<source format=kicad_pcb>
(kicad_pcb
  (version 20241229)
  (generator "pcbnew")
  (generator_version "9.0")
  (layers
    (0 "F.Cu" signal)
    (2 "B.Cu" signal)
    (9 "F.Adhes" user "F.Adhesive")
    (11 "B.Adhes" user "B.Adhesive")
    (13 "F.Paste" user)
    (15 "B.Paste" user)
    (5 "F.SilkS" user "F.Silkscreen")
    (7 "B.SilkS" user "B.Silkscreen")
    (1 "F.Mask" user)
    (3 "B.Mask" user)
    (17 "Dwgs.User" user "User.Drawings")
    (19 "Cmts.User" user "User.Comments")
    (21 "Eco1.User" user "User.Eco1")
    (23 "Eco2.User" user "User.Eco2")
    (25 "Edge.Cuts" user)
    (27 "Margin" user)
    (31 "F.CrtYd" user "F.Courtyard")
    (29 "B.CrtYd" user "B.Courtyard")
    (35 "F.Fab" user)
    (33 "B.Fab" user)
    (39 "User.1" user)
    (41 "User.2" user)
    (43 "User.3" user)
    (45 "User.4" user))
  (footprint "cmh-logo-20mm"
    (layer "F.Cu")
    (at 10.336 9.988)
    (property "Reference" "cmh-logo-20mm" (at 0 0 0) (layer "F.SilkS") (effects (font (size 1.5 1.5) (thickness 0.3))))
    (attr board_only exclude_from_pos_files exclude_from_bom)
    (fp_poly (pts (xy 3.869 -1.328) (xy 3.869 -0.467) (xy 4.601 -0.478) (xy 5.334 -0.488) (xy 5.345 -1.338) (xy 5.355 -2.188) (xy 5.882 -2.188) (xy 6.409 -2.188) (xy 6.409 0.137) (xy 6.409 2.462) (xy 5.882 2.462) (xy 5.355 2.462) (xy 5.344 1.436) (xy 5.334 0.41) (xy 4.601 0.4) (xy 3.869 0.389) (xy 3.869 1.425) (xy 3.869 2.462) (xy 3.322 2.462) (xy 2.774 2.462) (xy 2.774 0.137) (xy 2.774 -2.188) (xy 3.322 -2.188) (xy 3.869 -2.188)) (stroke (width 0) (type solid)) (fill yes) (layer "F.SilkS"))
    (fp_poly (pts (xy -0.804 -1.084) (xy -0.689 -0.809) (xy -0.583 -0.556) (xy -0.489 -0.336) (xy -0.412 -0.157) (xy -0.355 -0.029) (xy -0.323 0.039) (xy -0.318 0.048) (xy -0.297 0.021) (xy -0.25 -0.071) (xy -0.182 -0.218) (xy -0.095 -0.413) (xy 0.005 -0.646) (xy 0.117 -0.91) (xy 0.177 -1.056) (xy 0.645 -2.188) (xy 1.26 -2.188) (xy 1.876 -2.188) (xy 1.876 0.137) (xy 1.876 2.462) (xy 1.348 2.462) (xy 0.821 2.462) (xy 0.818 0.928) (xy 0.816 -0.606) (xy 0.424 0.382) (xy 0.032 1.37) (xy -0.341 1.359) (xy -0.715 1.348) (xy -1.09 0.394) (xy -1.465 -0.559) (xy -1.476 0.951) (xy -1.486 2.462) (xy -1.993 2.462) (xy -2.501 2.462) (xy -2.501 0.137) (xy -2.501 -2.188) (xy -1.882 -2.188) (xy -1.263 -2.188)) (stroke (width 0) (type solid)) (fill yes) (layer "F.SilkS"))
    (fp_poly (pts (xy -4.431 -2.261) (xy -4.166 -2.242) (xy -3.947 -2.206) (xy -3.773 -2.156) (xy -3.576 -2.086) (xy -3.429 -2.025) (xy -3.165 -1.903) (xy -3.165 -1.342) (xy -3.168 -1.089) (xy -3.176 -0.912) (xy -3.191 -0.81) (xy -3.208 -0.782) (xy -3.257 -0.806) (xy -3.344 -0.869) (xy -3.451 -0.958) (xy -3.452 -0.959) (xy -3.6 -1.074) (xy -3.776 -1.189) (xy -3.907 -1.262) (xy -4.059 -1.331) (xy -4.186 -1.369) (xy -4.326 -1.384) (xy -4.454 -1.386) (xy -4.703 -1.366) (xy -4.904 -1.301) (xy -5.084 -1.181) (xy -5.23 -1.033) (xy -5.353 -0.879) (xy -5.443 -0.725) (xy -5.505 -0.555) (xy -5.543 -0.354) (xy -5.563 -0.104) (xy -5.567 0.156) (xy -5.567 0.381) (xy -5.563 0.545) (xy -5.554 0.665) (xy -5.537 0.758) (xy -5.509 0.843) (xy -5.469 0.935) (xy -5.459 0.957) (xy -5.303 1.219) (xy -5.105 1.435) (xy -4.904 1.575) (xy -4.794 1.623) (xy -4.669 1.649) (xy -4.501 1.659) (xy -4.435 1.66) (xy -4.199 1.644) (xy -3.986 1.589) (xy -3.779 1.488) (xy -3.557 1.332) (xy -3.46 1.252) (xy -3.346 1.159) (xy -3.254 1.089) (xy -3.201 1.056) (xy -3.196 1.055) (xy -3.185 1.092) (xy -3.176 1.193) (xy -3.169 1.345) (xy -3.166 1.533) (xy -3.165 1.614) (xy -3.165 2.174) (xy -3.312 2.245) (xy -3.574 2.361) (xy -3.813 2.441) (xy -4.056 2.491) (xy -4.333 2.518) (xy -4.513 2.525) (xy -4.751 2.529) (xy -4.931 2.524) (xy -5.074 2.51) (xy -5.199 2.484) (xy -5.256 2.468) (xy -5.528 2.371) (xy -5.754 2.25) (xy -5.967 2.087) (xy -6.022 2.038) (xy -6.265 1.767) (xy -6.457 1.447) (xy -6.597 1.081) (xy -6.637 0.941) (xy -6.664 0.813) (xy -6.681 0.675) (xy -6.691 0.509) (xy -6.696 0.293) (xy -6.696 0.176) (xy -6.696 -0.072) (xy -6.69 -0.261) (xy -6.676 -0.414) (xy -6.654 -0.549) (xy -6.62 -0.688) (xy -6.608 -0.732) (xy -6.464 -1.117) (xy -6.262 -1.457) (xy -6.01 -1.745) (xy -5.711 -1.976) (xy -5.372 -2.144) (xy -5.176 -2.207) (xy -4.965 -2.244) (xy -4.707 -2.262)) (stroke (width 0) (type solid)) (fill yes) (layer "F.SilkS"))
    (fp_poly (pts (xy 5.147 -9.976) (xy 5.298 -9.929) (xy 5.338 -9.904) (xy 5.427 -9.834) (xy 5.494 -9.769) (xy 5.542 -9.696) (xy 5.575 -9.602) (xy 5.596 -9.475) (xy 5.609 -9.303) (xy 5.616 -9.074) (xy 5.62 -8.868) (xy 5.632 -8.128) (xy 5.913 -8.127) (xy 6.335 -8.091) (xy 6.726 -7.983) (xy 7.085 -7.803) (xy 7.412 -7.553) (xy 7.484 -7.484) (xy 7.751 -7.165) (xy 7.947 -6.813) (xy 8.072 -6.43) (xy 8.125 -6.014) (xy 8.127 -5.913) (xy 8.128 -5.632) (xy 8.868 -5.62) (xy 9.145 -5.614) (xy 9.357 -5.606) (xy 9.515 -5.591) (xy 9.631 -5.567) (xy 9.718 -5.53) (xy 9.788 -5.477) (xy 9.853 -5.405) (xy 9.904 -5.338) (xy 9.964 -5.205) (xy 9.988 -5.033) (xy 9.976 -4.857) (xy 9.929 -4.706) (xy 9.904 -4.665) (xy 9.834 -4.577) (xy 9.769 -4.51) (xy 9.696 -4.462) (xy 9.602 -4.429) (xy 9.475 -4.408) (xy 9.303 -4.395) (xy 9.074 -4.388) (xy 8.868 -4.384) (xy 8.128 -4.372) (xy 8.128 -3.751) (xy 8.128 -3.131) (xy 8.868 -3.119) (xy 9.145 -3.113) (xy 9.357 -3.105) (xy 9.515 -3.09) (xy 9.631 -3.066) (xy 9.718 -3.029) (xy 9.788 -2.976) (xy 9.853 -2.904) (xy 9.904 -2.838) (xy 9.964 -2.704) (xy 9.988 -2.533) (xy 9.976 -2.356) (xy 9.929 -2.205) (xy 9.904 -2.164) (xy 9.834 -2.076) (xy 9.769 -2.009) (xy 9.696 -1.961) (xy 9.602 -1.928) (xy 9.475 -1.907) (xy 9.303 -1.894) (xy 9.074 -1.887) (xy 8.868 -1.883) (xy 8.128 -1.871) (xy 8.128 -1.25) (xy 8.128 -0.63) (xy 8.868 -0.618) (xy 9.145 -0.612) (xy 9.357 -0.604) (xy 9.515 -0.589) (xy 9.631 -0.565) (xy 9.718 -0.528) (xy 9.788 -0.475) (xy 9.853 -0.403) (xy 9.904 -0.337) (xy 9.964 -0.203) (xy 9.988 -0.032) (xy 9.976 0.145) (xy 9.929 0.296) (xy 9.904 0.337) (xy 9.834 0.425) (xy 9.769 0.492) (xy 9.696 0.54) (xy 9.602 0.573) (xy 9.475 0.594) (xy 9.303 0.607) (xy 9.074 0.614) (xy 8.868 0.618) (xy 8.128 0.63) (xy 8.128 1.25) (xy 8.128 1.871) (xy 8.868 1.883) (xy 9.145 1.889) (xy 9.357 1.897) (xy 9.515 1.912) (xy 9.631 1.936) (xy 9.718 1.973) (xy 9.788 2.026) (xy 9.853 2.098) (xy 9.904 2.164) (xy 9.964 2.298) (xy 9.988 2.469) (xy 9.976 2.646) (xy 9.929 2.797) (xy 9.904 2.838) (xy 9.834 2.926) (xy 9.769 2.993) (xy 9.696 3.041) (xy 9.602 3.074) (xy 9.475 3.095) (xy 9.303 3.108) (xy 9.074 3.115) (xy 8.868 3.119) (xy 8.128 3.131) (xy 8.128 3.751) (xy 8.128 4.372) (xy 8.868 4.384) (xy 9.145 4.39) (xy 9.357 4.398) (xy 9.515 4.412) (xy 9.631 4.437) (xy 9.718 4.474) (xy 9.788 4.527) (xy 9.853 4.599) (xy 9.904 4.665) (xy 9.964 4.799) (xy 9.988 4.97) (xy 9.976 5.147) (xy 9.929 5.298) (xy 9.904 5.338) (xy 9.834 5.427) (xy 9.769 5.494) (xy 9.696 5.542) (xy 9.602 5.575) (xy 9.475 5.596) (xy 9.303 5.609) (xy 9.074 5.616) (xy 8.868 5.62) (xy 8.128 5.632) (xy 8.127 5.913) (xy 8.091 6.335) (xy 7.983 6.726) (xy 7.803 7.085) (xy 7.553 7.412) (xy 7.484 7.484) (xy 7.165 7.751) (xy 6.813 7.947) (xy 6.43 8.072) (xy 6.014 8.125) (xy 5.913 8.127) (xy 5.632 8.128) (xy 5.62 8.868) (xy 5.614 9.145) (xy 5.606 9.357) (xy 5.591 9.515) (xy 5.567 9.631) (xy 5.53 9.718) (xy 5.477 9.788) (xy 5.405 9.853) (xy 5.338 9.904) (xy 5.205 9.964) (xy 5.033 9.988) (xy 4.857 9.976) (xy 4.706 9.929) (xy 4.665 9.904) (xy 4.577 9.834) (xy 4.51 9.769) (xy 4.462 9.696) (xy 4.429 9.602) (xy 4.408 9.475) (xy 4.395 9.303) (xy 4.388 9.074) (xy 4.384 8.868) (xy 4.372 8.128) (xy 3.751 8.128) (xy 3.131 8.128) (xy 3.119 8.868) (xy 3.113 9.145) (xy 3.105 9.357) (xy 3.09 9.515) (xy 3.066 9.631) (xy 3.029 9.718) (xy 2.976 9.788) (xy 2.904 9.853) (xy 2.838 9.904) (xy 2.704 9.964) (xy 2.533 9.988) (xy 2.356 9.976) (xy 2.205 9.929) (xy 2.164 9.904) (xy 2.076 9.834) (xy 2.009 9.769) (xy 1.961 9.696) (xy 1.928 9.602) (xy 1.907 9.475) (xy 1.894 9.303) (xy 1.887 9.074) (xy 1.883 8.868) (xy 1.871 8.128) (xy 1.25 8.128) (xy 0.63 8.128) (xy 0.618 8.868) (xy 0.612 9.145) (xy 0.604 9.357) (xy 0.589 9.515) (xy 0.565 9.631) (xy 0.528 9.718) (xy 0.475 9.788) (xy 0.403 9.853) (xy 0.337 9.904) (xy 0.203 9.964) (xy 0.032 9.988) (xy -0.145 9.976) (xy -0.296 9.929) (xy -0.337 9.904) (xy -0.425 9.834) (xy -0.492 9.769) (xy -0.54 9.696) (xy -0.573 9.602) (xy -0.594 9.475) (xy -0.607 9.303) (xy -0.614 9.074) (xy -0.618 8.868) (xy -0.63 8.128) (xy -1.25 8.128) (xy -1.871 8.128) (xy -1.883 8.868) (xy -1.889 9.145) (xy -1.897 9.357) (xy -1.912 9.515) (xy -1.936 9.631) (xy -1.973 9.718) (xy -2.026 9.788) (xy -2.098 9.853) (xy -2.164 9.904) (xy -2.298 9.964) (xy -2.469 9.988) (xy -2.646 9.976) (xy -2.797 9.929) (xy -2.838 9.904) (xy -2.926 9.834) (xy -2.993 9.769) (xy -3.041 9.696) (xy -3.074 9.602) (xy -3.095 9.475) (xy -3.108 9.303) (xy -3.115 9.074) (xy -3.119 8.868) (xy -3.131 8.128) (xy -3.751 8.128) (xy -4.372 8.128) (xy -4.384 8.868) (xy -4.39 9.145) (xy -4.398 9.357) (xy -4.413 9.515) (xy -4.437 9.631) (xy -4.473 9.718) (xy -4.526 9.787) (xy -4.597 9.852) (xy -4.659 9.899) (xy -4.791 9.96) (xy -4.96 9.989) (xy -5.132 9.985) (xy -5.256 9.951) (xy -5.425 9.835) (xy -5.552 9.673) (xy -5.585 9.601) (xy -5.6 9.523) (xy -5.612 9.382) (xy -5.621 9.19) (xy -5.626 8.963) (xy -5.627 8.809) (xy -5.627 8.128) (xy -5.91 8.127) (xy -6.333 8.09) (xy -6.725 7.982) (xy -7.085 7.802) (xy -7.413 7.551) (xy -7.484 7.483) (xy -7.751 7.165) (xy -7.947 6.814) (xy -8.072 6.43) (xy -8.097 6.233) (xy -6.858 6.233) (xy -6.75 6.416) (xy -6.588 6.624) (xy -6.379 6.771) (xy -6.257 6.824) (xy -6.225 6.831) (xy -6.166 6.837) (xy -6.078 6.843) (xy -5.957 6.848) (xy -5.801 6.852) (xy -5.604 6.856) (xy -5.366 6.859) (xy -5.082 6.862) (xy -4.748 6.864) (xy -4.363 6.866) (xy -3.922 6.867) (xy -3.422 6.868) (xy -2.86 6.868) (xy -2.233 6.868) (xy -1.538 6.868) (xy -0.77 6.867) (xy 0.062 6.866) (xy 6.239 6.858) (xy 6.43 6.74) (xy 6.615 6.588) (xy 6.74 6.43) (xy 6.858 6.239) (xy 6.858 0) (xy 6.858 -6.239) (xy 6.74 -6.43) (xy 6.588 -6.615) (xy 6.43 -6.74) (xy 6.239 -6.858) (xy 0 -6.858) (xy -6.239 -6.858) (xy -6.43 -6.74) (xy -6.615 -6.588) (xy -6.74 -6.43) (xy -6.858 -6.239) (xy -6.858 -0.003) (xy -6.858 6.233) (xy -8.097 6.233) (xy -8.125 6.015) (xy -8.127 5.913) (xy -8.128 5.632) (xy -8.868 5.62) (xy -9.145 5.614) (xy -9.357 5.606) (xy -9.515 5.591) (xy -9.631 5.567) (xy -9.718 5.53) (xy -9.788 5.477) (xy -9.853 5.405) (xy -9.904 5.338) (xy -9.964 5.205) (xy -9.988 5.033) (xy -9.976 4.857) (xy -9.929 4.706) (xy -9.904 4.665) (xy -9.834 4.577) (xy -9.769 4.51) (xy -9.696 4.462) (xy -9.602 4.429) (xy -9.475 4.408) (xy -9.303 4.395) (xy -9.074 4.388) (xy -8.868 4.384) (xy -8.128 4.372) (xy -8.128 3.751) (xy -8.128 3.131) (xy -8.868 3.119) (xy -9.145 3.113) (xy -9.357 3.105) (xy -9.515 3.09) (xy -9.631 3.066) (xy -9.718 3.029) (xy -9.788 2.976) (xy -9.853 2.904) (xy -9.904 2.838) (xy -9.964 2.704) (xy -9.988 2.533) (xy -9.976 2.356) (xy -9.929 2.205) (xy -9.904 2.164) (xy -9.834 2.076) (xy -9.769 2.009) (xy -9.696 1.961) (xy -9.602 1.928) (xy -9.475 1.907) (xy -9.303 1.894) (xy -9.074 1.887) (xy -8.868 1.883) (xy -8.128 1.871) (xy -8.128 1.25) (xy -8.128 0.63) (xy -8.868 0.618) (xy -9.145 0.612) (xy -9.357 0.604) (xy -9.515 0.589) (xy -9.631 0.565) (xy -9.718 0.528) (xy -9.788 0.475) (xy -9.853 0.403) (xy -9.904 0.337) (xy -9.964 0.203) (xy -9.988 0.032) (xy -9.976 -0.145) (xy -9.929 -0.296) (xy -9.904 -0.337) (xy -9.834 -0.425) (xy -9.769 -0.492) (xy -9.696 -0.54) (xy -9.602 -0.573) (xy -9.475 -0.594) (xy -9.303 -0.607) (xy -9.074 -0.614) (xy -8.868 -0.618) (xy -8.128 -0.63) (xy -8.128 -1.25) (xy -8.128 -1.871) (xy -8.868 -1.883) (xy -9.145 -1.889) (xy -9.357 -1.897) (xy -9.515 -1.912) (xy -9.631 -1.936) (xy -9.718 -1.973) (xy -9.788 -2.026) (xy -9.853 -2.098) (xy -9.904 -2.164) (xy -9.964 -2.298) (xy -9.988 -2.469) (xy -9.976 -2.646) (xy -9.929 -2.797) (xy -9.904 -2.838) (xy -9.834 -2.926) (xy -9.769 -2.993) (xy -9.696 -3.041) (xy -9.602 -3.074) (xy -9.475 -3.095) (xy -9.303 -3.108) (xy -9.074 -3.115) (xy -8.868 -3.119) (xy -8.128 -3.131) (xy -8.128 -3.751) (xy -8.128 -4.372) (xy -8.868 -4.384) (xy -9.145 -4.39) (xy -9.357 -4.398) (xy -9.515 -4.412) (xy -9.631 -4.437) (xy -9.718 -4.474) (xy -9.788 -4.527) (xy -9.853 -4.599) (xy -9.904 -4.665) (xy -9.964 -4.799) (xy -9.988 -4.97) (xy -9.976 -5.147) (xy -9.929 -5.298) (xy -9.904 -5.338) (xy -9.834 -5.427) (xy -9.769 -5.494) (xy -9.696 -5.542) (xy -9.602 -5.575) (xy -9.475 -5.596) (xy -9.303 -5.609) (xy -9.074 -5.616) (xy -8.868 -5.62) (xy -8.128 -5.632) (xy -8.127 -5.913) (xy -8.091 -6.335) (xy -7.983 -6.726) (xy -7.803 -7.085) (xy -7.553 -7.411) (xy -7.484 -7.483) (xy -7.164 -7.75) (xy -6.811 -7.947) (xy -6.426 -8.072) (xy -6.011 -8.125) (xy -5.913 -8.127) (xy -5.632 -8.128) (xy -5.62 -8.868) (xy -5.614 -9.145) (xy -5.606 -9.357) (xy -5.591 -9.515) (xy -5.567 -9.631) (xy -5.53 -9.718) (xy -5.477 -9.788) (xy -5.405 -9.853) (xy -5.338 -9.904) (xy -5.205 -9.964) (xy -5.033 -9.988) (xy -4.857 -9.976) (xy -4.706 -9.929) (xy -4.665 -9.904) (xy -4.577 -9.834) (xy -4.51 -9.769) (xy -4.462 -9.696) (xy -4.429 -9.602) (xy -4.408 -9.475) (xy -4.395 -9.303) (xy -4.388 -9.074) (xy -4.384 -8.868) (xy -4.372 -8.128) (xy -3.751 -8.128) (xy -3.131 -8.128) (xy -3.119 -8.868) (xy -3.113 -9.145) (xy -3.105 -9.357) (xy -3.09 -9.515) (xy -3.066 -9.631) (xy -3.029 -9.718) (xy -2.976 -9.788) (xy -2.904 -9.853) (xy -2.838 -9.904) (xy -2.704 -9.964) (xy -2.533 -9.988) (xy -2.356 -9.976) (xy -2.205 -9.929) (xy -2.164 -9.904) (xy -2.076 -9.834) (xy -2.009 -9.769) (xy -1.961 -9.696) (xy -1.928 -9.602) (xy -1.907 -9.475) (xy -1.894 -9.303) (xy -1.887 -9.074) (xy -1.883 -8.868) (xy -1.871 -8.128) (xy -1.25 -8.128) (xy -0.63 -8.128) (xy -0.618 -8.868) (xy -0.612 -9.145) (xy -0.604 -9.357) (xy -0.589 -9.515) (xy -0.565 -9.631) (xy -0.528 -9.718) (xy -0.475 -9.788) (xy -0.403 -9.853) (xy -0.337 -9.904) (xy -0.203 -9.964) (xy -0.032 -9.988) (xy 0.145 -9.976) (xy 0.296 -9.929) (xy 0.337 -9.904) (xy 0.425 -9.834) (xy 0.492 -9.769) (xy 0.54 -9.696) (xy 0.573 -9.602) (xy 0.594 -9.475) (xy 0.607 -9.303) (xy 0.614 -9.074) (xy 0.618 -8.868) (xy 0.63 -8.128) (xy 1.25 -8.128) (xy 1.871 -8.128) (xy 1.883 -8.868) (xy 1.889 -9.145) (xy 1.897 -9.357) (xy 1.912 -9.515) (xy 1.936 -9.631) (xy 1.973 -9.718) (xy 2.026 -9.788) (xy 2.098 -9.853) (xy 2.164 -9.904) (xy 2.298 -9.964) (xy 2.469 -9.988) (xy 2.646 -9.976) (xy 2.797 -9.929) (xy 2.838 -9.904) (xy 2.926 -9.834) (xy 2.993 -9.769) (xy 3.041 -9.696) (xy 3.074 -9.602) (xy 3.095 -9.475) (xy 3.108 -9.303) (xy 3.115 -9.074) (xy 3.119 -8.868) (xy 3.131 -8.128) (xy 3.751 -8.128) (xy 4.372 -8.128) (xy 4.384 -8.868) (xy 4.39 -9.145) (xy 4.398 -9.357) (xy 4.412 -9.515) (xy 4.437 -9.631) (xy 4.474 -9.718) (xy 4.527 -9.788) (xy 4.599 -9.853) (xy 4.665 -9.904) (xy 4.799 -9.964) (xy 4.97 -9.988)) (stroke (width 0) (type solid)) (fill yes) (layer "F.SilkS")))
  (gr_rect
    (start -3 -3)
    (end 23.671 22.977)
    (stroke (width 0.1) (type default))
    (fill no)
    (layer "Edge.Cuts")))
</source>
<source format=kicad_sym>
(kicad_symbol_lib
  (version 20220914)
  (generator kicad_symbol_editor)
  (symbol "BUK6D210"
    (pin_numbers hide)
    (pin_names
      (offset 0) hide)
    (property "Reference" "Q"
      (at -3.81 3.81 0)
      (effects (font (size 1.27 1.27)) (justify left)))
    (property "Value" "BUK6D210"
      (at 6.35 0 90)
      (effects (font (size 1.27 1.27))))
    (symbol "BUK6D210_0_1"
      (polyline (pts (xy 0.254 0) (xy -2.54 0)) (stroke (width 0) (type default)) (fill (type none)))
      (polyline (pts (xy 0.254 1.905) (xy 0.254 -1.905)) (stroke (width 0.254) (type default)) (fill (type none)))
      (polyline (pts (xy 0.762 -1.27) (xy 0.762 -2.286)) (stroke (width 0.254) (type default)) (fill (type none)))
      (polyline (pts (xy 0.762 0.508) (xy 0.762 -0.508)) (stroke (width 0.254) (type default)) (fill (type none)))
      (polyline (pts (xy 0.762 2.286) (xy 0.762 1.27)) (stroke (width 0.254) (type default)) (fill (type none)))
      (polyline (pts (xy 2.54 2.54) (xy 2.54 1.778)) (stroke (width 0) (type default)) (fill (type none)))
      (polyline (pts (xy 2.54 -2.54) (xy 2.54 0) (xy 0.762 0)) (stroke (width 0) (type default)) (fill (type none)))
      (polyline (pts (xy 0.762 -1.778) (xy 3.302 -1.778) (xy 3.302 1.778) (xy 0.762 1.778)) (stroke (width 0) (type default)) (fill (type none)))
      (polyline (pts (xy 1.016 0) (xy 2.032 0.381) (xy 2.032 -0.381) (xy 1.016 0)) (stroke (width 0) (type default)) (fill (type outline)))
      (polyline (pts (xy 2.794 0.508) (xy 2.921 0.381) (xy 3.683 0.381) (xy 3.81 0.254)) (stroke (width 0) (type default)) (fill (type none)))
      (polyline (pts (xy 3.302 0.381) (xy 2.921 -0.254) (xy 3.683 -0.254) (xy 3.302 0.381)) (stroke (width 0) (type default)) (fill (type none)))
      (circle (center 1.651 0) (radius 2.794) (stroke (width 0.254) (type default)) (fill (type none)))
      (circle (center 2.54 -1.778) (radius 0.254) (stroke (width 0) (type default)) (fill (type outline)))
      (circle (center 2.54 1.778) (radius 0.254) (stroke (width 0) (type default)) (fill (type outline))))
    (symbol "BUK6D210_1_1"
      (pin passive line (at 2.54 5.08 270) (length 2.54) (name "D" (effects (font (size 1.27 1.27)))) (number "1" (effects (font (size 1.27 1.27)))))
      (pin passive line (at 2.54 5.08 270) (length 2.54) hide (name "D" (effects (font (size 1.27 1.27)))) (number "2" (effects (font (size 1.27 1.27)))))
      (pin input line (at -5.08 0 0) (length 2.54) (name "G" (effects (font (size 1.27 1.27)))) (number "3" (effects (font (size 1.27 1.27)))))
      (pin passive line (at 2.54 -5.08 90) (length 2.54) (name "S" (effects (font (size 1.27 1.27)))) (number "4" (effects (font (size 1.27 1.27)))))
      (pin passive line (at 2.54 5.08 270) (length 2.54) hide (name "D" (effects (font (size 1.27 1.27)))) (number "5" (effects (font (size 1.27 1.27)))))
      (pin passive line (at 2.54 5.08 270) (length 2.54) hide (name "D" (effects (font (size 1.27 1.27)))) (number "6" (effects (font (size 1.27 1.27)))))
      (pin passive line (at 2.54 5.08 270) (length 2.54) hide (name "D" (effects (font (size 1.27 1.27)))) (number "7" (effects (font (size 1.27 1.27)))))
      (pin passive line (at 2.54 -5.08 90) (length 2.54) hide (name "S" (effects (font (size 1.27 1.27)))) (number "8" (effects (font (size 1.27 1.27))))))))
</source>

+++++

§ **WORK REQUIRED**:
Please print, exactly and with nothing else, the lines from the first line of the entries through the line containing "(attr board_only exclude_from_pos_files".

§ **OUTPUT**:
<source format=kicad_pcb>
(kicad_pcb
  (version 20241229)
  (generator "pcbnew")
  (generator_version "9.0")
  (layers
    (0 "F.Cu" signal)
    (2 "B.Cu" signal)
    (9 "F.Adhes" user "F.Adhesive")
    (11 "B.Adhes" user "B.Adhesive")
    (13 "F.Paste" user)
    (15 "B.Paste" user)
    (5 "F.SilkS" user "F.Silkscreen")
    (7 "B.SilkS" user "B.Silkscreen")
    (1 "F.Mask" user)
    (3 "B.Mask" user)
    (17 "Dwgs.User" user "User.Drawings")
    (19 "Cmts.User" user "User.Comments")
    (21 "Eco1.User" user "User.Eco1")
    (23 "Eco2.User" user "User.Eco2")
    (25 "Edge.Cuts" user)
    (27 "Margin" user)
    (31 "F.CrtYd" user "F.Courtyard")
    (29 "B.CrtYd" user "B.Courtyard")
    (35 "F.Fab" user)
    (33 "B.Fab" user)
    (39 "User.1" user)
    (41 "User.2" user)
    (43 "User.3" user)
    (45 "User.4" user))
  (footprint "cmh-logo-20mm"
    (layer "F.Cu")
    (at 10.336 9.988)
    (property "Reference" "cmh-logo-20mm" (at 0 0 0) (layer "F.SilkS") (effects (font (size 1.5 1.5) (thickness 0.3))))
    (attr board_only exclude_from_pos_files exclude_from_bom)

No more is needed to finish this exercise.